Nothing beyond the line containing "h, and wellness services via a hybrid model" is to be printed; print exactly each line from the start of the records below through that line, leaving out pictures.

Extracted page text data
#####

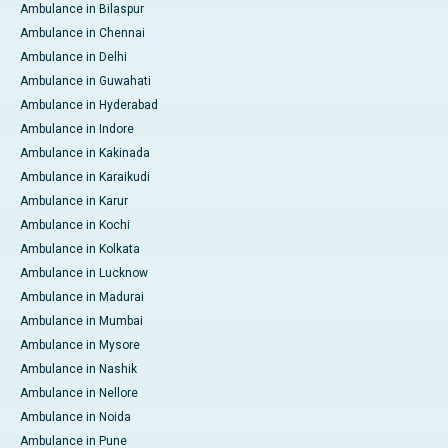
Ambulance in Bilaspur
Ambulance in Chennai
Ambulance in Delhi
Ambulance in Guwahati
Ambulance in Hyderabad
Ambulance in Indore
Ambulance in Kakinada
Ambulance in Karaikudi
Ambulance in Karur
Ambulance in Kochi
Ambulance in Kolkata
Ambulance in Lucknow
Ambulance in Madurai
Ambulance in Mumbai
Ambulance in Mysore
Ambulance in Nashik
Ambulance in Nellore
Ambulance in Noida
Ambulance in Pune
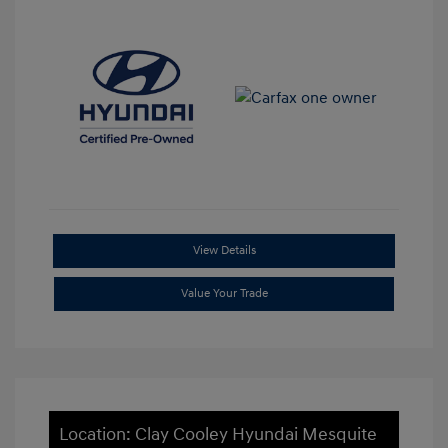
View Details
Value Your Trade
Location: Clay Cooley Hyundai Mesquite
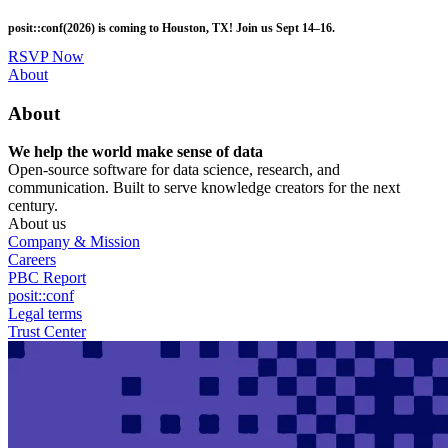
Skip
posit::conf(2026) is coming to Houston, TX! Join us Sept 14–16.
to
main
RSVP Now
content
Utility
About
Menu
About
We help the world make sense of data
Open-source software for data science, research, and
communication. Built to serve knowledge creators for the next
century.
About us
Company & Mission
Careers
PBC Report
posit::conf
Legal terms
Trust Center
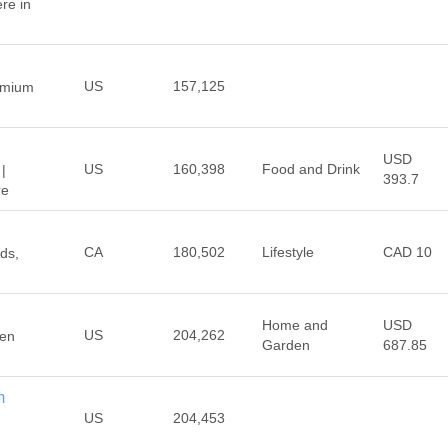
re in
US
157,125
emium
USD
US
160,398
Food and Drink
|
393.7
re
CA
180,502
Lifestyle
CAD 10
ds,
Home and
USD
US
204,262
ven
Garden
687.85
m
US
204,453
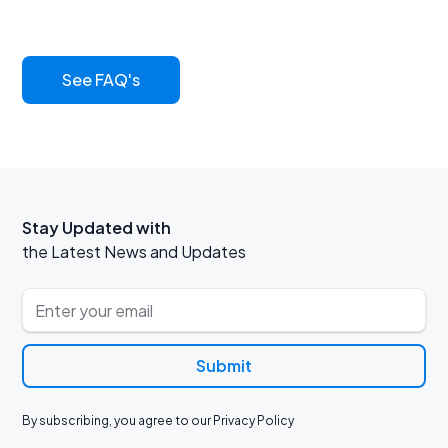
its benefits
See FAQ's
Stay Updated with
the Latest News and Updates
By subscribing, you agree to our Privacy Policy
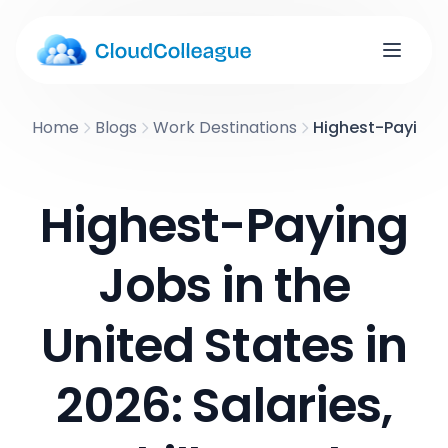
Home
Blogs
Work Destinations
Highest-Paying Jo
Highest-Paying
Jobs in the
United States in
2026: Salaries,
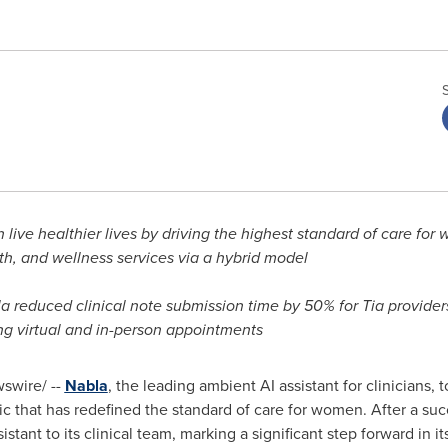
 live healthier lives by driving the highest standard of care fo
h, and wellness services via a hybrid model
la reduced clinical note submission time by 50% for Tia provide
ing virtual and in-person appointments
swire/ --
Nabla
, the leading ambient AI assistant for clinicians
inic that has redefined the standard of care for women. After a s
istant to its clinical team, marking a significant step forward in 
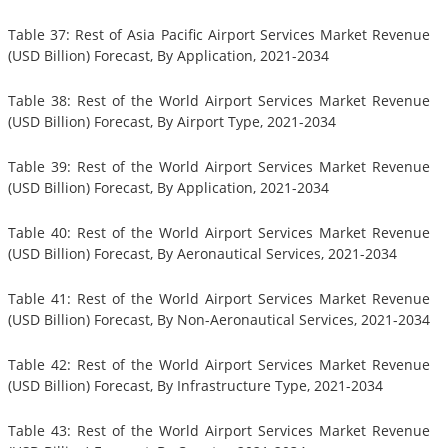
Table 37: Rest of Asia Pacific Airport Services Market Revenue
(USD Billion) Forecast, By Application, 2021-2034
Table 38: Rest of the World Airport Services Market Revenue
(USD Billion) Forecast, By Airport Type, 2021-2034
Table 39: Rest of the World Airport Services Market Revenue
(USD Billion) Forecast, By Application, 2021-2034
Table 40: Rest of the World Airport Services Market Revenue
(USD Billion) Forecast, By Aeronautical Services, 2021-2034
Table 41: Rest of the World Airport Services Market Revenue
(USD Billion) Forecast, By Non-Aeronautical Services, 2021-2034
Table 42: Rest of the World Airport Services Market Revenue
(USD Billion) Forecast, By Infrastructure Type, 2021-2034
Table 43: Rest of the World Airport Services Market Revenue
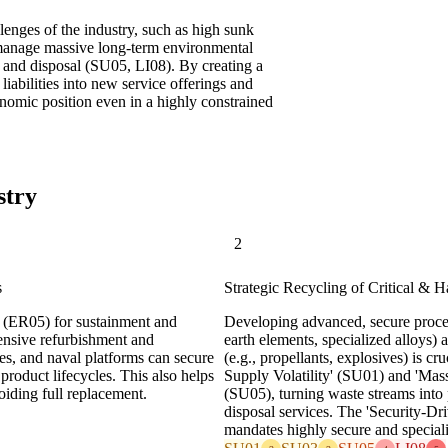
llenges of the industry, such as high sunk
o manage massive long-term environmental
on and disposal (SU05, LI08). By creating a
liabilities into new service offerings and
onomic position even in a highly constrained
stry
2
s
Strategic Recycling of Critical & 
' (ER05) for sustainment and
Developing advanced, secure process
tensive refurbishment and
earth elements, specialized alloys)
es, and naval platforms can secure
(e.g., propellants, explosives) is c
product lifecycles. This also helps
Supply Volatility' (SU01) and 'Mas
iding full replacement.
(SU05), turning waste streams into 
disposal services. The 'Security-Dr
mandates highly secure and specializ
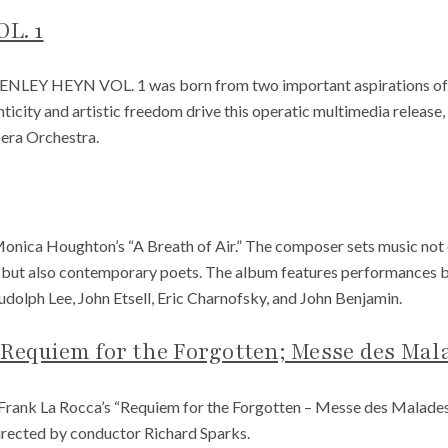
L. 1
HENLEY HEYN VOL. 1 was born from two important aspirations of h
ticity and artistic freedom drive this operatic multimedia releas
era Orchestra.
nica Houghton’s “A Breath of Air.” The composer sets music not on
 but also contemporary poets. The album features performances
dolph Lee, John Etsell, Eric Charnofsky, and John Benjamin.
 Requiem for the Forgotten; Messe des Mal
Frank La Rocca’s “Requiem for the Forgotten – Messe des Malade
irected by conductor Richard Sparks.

#####

**The completed task**:
Ambulance in Bilaspur
Ambulance in Chennai
Ambulance in Delhi
Ambulance in Guwahati
Ambulance in Hyderabad
Ambulance in Indore
Ambulance in Kakinada
Ambulance in Karaikudi
Ambulance in Karur
Ambulance in Kochi
Ambulance in Kolkata
Ambulance in Lucknow
Ambulance in Madurai
Ambulance in Mumbai
Ambulance in Mysore
Ambulance in Nashik
Ambulance in Nellore
Ambulance in Noida
Ambulance in Pune
View Details
Value Your Trade
Location: Clay Cooley Hyundai Mesquite
Skip
posit::conf(2026) is coming to Houston, TX! Join us Sept 14–16.
to
main
RSVP Now
content
Utility
About
Menu
About
We help the world make sense of data
Open-source software for data science, research, and
communication. Built to serve knowledge creators for the next
century.
About us
Company & Mission
Careers
PBC Report
posit::conf
Legal terms
Trust Center
re in
US
157,125
emium
USD
US
160,398
Food and Drink
|
393.7
re
CA
180,502
Lifestyle
CAD 10
ds,
Home and
USD
US
204,262
ven
Garden
687.85
m
US
204,453
its benefits
See FAQ's
Stay Updated with
the Latest News and Updates
By subscribing, you agree to our Privacy Policy
Home
Blogs
Work Destinations
Highest-Paying Jo
Highest-Paying
Jobs in the
United States in
2026: Salaries,
 live healthier lives by driving the highest standard of care fo
h, and wellness services via a hybrid model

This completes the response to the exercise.